Commissioners have a set procedure for determining whether an advisory board is necessary, and County Manager Leo Ochs will explore during the summer whether this fits the description.

Commissioners wisely seemed ready to move forward but unanimously asked to have that report presented to them when they return in September from their summer recess.

Kick

The revolving door continues to spin thanks to a Marco Island City Council that has again botched its handling of the employment of a city manager.

What’s particularly disturbing about this failure is that we’d expected much more out of the newly elected council that seems to be searching for Harvey the Rabbit instead of the best available flesh-and-bones candidate in the nation.

The council voted 4-3 Wednesday night against offering the job to Joshua Gruber, a deputy county administrator and attorney from Beaufort, South Carolina. Two council members would have had to vote differently, as the city charter requires five of seven votes to hire a manager.

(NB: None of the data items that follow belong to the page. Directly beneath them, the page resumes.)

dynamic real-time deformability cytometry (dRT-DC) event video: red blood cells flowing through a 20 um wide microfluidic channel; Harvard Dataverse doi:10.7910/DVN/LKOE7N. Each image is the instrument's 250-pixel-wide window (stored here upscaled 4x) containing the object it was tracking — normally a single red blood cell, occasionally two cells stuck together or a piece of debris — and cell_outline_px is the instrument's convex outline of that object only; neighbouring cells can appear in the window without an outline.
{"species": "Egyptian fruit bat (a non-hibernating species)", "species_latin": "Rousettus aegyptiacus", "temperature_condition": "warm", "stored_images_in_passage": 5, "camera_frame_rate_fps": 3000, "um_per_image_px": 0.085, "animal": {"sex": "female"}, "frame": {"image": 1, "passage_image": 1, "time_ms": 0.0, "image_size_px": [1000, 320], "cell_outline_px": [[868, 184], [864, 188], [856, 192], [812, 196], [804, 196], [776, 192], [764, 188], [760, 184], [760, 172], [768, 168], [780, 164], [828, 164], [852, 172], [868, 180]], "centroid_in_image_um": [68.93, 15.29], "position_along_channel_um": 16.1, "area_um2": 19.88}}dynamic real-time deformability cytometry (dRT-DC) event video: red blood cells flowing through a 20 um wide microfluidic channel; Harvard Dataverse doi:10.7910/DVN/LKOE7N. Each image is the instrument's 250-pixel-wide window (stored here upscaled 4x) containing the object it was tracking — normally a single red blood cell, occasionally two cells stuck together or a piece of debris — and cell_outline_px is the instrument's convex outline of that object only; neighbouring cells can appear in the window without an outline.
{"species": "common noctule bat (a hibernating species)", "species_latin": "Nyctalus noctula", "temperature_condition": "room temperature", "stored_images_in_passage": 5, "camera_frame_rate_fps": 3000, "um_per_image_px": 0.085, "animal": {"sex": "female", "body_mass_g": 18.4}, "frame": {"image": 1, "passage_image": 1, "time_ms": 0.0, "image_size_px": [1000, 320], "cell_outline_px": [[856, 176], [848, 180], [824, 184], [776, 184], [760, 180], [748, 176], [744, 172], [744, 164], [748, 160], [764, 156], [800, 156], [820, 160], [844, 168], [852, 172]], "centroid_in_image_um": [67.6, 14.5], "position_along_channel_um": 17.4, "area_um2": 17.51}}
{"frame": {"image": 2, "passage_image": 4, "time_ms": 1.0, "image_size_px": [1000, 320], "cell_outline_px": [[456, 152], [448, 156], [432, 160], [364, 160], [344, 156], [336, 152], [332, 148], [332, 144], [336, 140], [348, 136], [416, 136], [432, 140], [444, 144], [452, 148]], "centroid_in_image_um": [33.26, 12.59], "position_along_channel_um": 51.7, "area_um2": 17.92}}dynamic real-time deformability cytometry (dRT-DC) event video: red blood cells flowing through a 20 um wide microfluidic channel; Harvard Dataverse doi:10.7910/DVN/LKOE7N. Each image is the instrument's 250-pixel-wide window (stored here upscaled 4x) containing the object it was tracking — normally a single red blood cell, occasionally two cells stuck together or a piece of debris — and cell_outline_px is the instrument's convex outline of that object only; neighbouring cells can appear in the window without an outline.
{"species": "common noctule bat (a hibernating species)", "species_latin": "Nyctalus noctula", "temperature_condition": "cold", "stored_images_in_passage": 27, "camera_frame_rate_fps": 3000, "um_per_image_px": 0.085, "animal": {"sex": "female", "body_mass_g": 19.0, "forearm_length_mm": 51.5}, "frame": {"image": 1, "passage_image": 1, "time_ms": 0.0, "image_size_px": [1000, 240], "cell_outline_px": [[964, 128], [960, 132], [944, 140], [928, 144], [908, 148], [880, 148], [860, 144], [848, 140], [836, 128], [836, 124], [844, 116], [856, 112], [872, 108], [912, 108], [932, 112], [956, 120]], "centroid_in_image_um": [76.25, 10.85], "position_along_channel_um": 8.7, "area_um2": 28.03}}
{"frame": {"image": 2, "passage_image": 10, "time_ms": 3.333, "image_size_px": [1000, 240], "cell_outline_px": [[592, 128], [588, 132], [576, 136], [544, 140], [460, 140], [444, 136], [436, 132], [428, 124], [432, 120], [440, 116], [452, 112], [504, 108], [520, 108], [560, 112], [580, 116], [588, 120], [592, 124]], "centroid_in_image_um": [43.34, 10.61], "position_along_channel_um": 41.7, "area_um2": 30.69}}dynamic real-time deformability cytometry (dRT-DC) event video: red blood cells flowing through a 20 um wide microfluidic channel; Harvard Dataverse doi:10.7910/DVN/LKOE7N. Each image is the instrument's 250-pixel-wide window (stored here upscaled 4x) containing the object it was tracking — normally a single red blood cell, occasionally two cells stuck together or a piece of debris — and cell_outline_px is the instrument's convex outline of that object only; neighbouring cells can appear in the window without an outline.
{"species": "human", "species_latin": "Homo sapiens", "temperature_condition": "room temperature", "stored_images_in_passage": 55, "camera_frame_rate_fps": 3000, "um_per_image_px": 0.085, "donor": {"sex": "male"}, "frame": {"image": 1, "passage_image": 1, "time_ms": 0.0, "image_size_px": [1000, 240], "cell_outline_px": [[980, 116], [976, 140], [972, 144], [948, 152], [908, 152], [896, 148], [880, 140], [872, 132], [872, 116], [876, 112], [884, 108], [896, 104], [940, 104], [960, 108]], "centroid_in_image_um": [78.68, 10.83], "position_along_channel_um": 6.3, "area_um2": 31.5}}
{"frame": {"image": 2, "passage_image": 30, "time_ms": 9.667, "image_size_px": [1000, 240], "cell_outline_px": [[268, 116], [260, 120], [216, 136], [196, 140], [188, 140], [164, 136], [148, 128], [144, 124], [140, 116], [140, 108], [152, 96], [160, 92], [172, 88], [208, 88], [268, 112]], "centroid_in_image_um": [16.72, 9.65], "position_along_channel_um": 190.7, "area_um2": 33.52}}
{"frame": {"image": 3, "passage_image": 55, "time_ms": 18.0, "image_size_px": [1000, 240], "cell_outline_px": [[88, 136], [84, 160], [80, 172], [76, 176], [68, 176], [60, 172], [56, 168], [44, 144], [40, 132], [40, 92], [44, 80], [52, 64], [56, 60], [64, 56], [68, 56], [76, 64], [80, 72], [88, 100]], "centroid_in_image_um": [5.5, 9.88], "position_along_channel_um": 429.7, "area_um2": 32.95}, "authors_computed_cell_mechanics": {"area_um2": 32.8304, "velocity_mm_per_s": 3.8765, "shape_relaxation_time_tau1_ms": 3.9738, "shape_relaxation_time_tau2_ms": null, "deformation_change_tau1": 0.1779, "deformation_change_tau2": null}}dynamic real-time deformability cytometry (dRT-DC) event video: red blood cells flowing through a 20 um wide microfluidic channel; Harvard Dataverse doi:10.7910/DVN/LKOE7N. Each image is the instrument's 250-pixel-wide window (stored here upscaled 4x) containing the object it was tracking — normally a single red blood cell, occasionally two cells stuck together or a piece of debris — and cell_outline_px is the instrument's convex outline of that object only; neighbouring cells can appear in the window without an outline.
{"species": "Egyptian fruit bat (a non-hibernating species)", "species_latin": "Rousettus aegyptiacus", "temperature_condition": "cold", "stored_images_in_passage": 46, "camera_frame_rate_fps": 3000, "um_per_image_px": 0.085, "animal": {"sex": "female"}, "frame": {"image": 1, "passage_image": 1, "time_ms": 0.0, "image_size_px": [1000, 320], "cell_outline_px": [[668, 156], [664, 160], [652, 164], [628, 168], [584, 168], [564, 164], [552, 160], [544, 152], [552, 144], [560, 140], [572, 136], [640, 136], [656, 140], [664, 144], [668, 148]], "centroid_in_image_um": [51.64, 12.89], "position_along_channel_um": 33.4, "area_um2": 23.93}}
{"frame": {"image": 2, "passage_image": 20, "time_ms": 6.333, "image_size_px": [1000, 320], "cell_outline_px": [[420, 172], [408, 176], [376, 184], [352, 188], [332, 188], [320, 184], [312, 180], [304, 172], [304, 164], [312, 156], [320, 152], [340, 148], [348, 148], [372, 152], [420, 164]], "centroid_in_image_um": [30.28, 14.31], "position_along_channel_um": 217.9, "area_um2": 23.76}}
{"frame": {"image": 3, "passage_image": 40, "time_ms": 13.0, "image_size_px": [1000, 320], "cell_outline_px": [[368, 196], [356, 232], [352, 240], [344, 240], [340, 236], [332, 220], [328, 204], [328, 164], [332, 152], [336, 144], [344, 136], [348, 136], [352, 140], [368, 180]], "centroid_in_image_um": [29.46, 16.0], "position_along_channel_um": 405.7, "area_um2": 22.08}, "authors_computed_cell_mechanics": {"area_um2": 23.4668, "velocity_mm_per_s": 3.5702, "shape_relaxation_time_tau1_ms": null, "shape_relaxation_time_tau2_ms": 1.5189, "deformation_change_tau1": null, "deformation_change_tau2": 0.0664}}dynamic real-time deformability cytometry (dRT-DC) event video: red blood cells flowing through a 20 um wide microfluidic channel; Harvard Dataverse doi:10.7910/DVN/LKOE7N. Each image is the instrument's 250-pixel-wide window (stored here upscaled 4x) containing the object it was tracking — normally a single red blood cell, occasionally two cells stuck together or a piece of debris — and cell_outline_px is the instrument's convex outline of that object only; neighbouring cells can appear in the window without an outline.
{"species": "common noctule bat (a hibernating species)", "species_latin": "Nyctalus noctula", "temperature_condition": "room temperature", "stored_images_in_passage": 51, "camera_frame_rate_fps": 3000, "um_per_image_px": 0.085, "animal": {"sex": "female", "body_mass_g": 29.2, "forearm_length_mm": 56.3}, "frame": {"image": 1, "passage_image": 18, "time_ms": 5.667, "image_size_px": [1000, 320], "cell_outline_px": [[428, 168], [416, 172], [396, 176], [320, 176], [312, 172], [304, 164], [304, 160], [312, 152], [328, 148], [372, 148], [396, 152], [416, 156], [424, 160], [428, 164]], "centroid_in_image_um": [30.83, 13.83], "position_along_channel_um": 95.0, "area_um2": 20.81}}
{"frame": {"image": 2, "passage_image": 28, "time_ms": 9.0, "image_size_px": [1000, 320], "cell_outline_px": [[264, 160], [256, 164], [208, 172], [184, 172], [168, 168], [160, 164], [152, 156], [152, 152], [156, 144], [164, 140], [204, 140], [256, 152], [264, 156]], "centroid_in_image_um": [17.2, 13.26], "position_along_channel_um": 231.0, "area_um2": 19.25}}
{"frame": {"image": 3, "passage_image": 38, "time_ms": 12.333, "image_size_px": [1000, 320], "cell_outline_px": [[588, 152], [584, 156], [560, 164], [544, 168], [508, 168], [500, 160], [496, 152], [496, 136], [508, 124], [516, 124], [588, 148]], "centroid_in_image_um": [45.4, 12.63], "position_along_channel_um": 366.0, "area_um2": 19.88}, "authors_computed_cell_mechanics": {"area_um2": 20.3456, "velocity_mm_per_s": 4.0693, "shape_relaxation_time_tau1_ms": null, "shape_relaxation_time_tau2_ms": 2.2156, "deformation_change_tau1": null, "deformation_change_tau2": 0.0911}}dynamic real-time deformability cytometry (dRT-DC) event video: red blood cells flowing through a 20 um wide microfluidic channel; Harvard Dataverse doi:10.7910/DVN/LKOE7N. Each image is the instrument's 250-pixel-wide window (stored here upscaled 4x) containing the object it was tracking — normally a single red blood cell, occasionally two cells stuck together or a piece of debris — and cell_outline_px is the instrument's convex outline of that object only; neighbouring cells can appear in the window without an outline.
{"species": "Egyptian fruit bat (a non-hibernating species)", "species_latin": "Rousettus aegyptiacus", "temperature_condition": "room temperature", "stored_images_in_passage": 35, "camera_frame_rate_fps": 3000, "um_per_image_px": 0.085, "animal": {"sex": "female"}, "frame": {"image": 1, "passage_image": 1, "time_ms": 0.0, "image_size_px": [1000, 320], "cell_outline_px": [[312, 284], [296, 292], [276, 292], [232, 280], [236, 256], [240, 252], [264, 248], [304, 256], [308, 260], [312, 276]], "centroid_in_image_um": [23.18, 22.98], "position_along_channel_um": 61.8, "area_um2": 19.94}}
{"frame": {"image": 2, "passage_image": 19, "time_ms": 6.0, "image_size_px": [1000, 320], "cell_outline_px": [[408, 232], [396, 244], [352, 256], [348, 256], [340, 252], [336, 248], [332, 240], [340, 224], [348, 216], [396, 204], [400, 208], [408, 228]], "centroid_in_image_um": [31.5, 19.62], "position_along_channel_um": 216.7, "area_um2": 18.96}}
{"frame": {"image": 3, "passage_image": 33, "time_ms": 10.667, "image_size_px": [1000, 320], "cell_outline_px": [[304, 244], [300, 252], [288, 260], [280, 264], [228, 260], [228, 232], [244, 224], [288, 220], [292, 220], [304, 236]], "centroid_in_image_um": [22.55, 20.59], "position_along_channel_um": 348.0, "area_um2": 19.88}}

Now the council must renew its search and may have to go back to the starting line if its hired headhunting firm that did its job in delivering the best available crop of semifinalists doesn’t stay on, as was intimated late Wednesday. The council meets again Aug. 7 to consider its next steps.

The council in June had nine semifinalists to review. If it wasn’t happy with the prospects, that was the time to speak up. That wasn’t the case; all seven indicated Gruber should be a finalist. No council member articulated a well-reasoned argument Wednesday night that Gruber wasn’t the best but rather spoke often about their own process that left one candidate to interview after the other top choice withdrew in late June.

One common theme among the naysayers was that Gruber doesn't have city manager experience. If that was a criterion, the time to address that was when the job advertisement was prepared, not months later after a finalist was interviewed. Gruber’s credentials are as an assistant in a county far larger than Marco Island and as a licensed attorney.

The prior manager, Roger Hernstadt, was hired in January 2014 as the last man standing after the other then-finalist withdrew from consideration in a search that also saw its headhunting firm quit. Two council members who were staunch Hernstadt backers voted against Gruber, leaving a question whether their votes were tainted by their prior allegiance.

As the council conducts a search for its next manager to enter a door that’s revolved nonstop for nearly 10 years, it must overcome the baggage created by the Hernstadt hiring and sudden resignation this year.

Now the council’s actions create an additional challenge of the comparisons that will be made in the future to a candidate who wasn’t even hired.

Kudos

Kudos to Marco Island council members Larry Honig, Jared Grifoni and Victor Rios who followed through on the council’s agreed-upon process and were the three votes to offer the job to Gruber.